Are advisors choosing small AMC funds only for returns?


Amol Joshi, Founder of PlanRupee Investment Services, explains that the recommendation of a mutual fund scheme goes beyond just performance metrics or the size of the fund house. “Mutual fund schemes are recommended based on the suitability of a scheme in the portfolio of our investor and not the size of the AMC. Having said that, we certainly look at parameters like fund house philosophy, scheme and fund managers’ performance across market cycles, vintage, etc.,” says Joshi.

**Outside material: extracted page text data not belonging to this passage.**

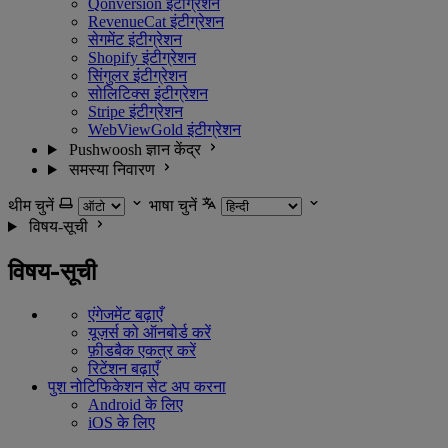
Qonversion इंटीग्रेशन
RevenueCat इंटीग्रेशन
सेगमेंट इंटीग्रेशन
Shopify इंटीग्रेशन
सिंगुलर इंटीग्रेशन
सोलिटिक्स इंटीग्रेशन
Stripe इंटीग्रेशन
WebViewGold इंटीग्रेशन
Pushwoosh ज्ञान केंद्र
समस्या निवारण
थीम चुनें
भाषा चुनें
विषय-सूची
विषय-सूची
एंगेजमेंट बढ़ाएँ
यूज़र्स को ऑनबोर्ड करें
फ़ीडबैक एकत्र करें
रिटेंशन बढ़ाएँ
पुश नोटिफिकेशन सेट अप करना
Android के लिए
iOS के लिए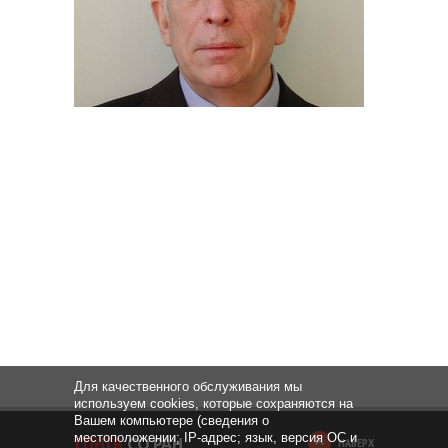
Для качественного обслуживания мы
используем cookies, которые сохраняются на
Вашем компьютере (сведения о
местоположении; IP-адрес; язык, версия ОС и
НАВЕРХ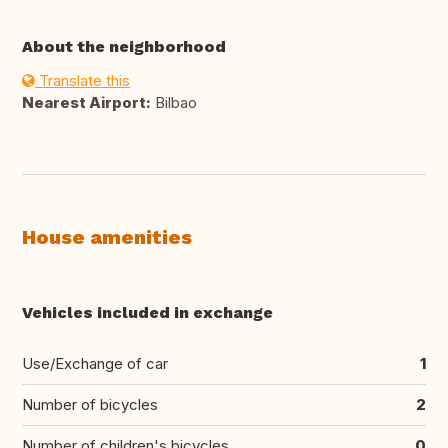
About the neighborhood
Translate this
Nearest Airport:
Bilbao
House amenities
Vehicles included in exchange
Use/Exchange of car
1
Number of bicycles
2
Number of children's bicycles
0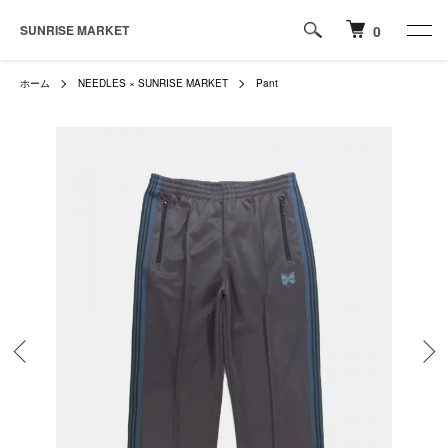
SUNRISE MARKET
0
ホーム
NEEDLES × SUNRISE MARKET
Pant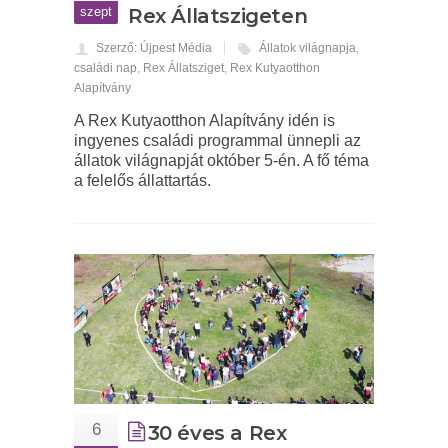
szept
Rex Állatszigeten
Szerző: Újpest Média
Állatok világnapja
,
családi nap
,
Rex Állatsziget
,
Rex Kutyaotthon
Alapítvány
A Rex Kutyaotthon Alapítvány idén is
ingyenes családi programmal ünnepli az
állatok világnapját október 5-én. A fő téma
a felelős állattartás.
6
30 éves a Rex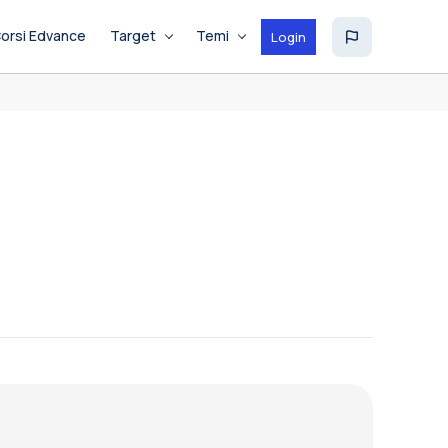
orsi Edvance
Target
Temi
Login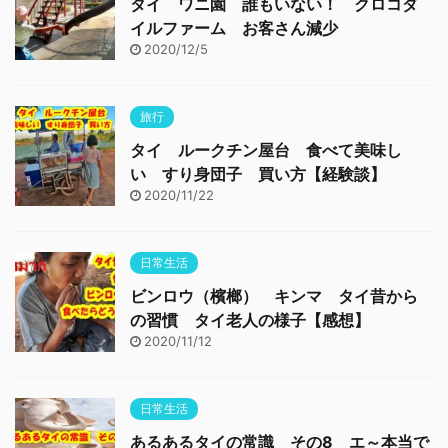
タイ ワニ園 誰もいない！ クロコダ
イルファーム お客さん減少
2020/12/5
旅行
タイ ルークチン屋台 食べて美味し
い すり身団子 買い方【経験談】
2020/11/22
日常生活
ビンロウ（檳榔） キンマ タイ昔から
の習慣 タイ老人の様子【感想】
2020/11/12
日常生活
あるあるタイの常識 その8 エ～本当で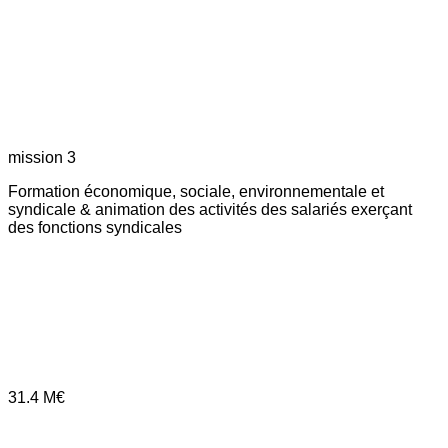
mission 3
Formation économique, sociale, environnementale et
syndicale & animation des activités des salariés exerçant
des fonctions syndicales
31.4
M€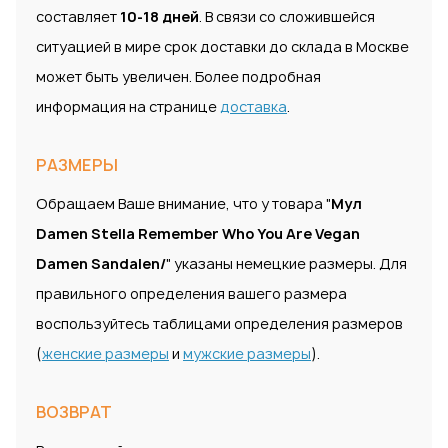
составляет
10-18 дней
. В связи со сложившейся
ситуацией в мире срок доставки до склада в Москве
может быть увеличен. Более подробная
информация на странице
доставка
.
РАЗМЕРЫ
Обращаем Ваше внимание, что у товара "
Мул
Damen Stella Remember Who You Are Vegan
Damen Sandalen/
" указаны немецкие размеры. Для
правильного определения вашего размера
воспользуйтесь таблицами определения размеров
(
женские размеры
и
мужские размеры
).
ВОЗВРАТ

Indeed, while small and mid-sized AMCs may sometimes offer higher returns due to their nimbleness or unique strategies, advisors tend to focus first on whether a scheme aligns with the client’s financial goals, risk tolerance, and investment horizon. This means factors like the fund’s consistency across market cycles, the track record of its fund manager, and the broader philosophy of the AMC play a critical role in the selection process.

Moreover, access to information has significantly levelled the playing field between large, established fund houses and emerging ones. As Joshi points out, “Due to the ease of availability of information, which was earlier limited to big and visible brands, investors are certainly open to as well as familiar with newer and growing fund houses. This visibility creates easier acceptance if the product proposition is compelling.”

Digital platforms, research tools, and increased investor education have empowered individuals to go beyond brand names and explore the underlying fundamentals. While brand trust still plays a role, it no longer solely dictates fund choices. Investors today are more receptive to hearing about lesser-known AMCs if the product matches their needs and has a sound rationale behind it.

That said, past performance continues to be a point of interest for most investors. “Investors in general do certainly have a keen eye for past performance. But we do update and educate them on other factors like valuations, decisions around SIP or lumpsum, and above all, asset allocation,” adds Joshi.

Ultimately, advisors make recommendations based on a holistic view, rather than chasing returns or promoting small AMCs indiscriminately. For investors, this approach helps build a more balanced and goal-oriented portfolio.